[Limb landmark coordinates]
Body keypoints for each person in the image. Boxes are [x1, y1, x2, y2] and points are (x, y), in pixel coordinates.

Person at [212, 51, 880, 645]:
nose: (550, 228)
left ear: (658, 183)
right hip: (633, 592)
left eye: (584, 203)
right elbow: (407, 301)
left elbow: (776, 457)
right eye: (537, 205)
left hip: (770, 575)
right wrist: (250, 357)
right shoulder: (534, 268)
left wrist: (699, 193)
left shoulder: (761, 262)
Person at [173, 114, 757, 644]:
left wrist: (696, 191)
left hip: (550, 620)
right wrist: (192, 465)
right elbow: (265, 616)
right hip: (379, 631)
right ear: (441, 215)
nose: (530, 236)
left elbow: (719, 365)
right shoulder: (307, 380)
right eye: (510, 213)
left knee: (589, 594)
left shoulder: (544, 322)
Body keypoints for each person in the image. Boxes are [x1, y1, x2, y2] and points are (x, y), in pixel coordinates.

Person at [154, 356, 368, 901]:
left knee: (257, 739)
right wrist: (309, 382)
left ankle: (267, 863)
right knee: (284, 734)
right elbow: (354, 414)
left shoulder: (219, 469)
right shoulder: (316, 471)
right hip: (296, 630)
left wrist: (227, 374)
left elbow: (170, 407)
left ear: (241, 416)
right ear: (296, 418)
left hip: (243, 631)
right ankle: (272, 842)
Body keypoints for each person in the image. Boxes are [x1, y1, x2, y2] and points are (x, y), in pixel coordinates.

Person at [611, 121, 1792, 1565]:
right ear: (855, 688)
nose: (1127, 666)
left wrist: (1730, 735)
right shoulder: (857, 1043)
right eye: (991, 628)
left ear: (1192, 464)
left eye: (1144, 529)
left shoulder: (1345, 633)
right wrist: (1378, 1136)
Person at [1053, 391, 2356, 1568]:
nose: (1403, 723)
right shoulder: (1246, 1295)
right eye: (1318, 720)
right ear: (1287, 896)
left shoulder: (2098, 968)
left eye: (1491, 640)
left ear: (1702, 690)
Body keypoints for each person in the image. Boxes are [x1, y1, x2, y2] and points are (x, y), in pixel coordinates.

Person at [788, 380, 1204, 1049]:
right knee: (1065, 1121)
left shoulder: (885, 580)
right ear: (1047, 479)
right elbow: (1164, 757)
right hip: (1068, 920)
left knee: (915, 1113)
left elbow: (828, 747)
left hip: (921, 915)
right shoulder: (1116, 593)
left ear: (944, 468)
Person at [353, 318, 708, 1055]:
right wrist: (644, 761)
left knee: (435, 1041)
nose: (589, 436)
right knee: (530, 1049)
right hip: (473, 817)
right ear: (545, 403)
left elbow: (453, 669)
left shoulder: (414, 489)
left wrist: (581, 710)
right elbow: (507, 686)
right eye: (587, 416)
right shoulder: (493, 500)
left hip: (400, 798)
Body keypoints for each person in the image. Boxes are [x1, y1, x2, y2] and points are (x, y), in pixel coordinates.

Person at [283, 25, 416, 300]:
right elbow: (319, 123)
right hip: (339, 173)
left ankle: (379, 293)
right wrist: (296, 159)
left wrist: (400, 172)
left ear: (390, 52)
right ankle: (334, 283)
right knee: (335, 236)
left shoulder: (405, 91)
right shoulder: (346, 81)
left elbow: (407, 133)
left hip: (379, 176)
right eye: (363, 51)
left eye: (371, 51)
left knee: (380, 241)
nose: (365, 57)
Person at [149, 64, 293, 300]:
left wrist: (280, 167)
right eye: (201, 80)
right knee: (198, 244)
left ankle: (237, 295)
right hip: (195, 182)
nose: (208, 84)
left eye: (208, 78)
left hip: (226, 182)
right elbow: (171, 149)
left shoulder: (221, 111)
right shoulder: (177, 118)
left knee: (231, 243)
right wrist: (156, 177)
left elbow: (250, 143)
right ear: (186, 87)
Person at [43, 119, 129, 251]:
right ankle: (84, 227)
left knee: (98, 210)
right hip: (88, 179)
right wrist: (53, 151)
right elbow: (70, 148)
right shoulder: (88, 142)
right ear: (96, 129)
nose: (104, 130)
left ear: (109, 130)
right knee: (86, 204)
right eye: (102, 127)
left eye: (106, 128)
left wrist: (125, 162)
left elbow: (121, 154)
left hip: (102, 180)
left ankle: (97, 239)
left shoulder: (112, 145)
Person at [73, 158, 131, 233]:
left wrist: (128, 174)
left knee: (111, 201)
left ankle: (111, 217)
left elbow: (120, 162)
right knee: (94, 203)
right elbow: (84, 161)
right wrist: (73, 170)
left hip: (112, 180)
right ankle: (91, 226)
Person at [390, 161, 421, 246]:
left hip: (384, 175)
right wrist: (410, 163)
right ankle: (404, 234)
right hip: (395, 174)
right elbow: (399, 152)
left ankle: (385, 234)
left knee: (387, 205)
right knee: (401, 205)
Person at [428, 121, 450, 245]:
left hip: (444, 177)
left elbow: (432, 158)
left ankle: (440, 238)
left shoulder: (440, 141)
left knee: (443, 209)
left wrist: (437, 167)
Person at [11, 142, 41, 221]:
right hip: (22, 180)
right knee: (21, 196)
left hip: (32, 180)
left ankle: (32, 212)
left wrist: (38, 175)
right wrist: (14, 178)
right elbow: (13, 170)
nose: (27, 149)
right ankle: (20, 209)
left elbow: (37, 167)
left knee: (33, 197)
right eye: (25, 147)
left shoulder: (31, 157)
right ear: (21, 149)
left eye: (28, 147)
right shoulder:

→ **What to do**:
Nothing but the lines from the top of the records down to the line with "left elbow: (776, 457)" belongs in the answer; repeat them exactly.

→ **Response area**:
Body keypoints for each person in the image. Boxes are [x1, y1, x2, y2] and points are (x, y), in pixel coordinates.

Person at [212, 51, 880, 645]:
nose: (550, 228)
left ear: (658, 183)
right hip: (633, 592)
left eye: (584, 203)
right elbow: (407, 301)
left elbow: (776, 457)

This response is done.